The violin concertos of Dmitri Shostakovich and Sergei Prokofiev are almost worlds apart; while both come from the two undeniable giants of twentieth century Russian music, the two stylistically bear little in common. Prokofiev’s work was written just prior to the 1917 revolution, during an exceptionally idyllic period in his life, and he pretty much abandoned the modernist tone found in so much of his work in favor of a more lyrical style. Shostakovich’s work was composed barely thirty years later, and was written in response to his then tenuous position in life. The composer had just been publicly ostracized for his failure to write compositions more pleasing to the Soviet people, had lost his teaching position at the Moscow conservatory and public performance of many of his works had been banned.
The Shostakovich violin concerto takes center stage here, and follows the same pattern as many of his orchestral works; throughout the piece he cleverly employs the same chord progression that was to become his trademark and in German spells DSCH (the composer’s initials). The opening nocturne hearkens to the slow movements of many of his symphonies; the energetic scherzo that follows is classic Shostakovich, and quotes liberally from his tenth symphony. It’s hard to believe that music this stereotypically Russian could be banned by the Soviet government. While the Prokofiev concerto is also superb listening, it’s much lighter fare and almost seems out of place alongside the often brooding and expansive Shostakovich work.

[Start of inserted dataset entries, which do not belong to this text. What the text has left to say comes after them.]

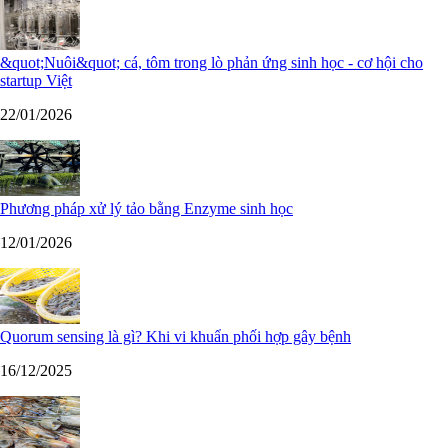
&quot;Nuôi&quot; cá, tôm trong lò phản ứng sinh học - cơ hội cho
startup Việt
22/01/2026
Phương pháp xử lý tảo bằng Enzyme sinh học
12/01/2026
Quorum sensing là gì? Khi vi khuẩn phối hợp gây bệnh
16/12/2025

Sarah Chang’s playing is first-rate, especially in the slower movements of each work, where she achieves an exceptionally lyrical instrument tone. Her phrasing and technique are just superb throughout, and Sir Simon Rattle and the BPO offer truly elegant orchestral support. The recording is excellent as well – you’d be hard-pressed to find a better-played or more well-recorded pairing of these masterworks of the twentieth century. Highly recommended.